Research
Imaging data integration
The aim of this project is to develop regression modeling frameworks to handle the study-level heterogeneity of many large-scale imaging studies, such as Alzheimer’s disease neuroimaging initiative (ADNI) study and the UK Biobank study. Despite the numerous successes of those imaging studies, such study-level heterogeneity may be caused by the differences in study environment, population, design, and protocols and has posed major challenges in integrative analysis of imaging data collected from multi-centers or multi-studies. We propose both estimation and inference procedures for estimating the unknown parameters and detecting the unknown confounding factors. The asymptotic properties of both estimation and inference procedures are systematically investigated.
Abnormal region detection
Magnetic resonance imaging (MRI) has become an important imaging technique for quantifying the spatial location and magnitude/direction of longitudinal cartilage morphology changes in diseased patients. Although several analytical methods, such as subregion-based analysis, have been developed to refine and improve quantitative cartilage analyses, they can be suboptimal due to two major issues: the lack of spatial correspondence across subjects and time and the dynamic spatial heterogeneity of cartilage progression across subjects. The aim of this project is to present a statistical method for longitudinal cartilage quantification in diseased patients, while addressing these two issues.
Manifold data analysis
Clustering is one of the fundamental tools in manifold learning, and it has been extensively studied in many applications.
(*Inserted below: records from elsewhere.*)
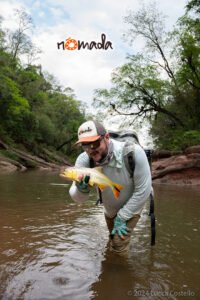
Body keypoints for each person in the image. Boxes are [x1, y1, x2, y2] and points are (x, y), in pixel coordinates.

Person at [69, 120, 152, 254]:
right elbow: (79, 200)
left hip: (133, 205)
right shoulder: (83, 160)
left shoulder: (134, 153)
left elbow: (143, 191)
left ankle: (118, 273)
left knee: (118, 246)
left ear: (106, 137)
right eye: (85, 145)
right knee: (112, 239)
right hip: (109, 210)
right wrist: (81, 189)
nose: (90, 150)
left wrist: (122, 217)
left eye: (94, 143)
However, in many image analysis problems (e.g., directional data analysis, shape analysis), most existing clustering methods established in Euclidean space face several challenges including a symmetric space, a high dimensional feature space, and manifold data variation associated with some covariates. In order to address such challenges, a penalized model-based clustering framework is developed to cluster high dimensional manifold data in symmetric spaces. Specifically, manifold learning methods are proposed with mixing proportions defined through a logistic model and Riemannian normal distribution in each component for data in symmetric spaces. A geodesic factor analyzer is established to explicitly model the high dimensional features. Penalized likelihood approaches are used to realize variable selection procedures.
Mediation analysis & Imaging genetics
Causal mediation analysis is widely utilized in neuroscience to investigate the role of brain image phenotypes in the neurological pathways from genetic exposures to clinical outcomes. However, it is still difficult to conduct a genome-wide mediation analysis with the shapes of brain regions as mediators due to several challenges, including (i) large-scale genetic exposures, i.e., millions of single-nucleotide polymorphisms (SNPs); (ii) nonlinear Hilbert space for complex mediators; and (iii) statistical inference on the direct and indirect effects. To tackle these challenges, this project proposes a mediation analysis framework with high dimensional genetic exposures and shape mediators. To identify the underlying causal pathways from the detected SNPs to the clinical outcome implicitly through the complex mediators, we proposed a framework consisting of an object-on-scalar model and a scalar-on-object model. Furthermore, the bootstrap resampling approach is adopted to investigate both global and local significant mediation effects.